Jill Hoy painting in a garden. Courtesy of Artascope Studios

Artascope Studios, a volunteer-operated arts nonprofit in Yarmouth, celebrates its 20th birthday and its rebirth with a virtual garden party, with live painters from 4-7 p.m. Sunday, changed from Saturday because of the weather forecast. The virtual garden party is the pandemic equivalent of a plein-air painting auction, and for this event, artists will paint in their gardens while people watch them live on Zoom.

The paintings sold at auction will benefit Artascope, which recently became a nonprofit organization and is in the process of building its board and community backing.

Sunday’s live event is part of the larger Bloom Together Online Auction featuring the work of local artists, including paintings, jewelry, glass work and other items. The auction began earlier this month and is open through Sept. 6. “The auction is very much in the spirit of the community – let’s get together and show each other’s work, let’s appreciate each other’s work and let’s support each other by buying art by our local artists,” said artist and Artascope volunteer Alex Rheault.

People who participate in the garden party on Sunday will watch artists as they work throughout the afternoon. The finished paintings will be auctioned as part of Bloom Together. “Each artist will be working in their own garden, and they will have a camera on them all afternoon so people can watch their progress,” said Rheault, who will emcee.

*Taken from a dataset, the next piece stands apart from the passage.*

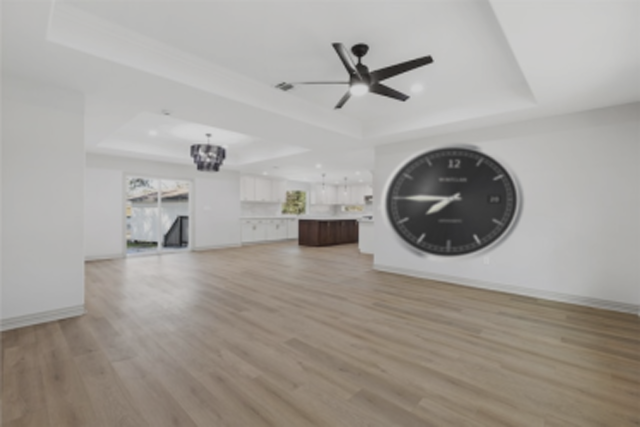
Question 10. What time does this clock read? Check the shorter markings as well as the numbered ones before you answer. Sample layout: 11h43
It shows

Other artists who will participate in the live event include Jill Hoy, Catherine Bickford, Alice Mellin, Vavara Harmon, Liz Prescott, Marilyn Bickford and Coralie Curran.

Catherine Bickford at work plein air. Courtesy of Artascope Studios

The auction and the live-painting event are free to view and accessible through the studio’s website and social media. To participate in the live event on Sunday, people must register through Eventbrite. Five tickets will be available for $50 each that will allow the ticket holder to attend one live painting session in the artist’s private garden. They are encouraged to bring a lunch and lawn chair, Rheault said.

Catherine Bickford founded Artascope 20 years ago as a place for the community to come together to create and share art. As part of its move to a nonprofit, the studio is restructuring while also adapting to the pandemic with online classes, virtual memberships and events that bring people together online, Rheault said.

“This COVID period is galvanizing, a time to reevaluate, revitalize, come together, join forces and use art to build the community we want now and want to see going forward,” she said.

This story was updated at 11:50 a.m. Aug. 26 to reflect that the date of the event has been changed to Sunday because of the weather forecast.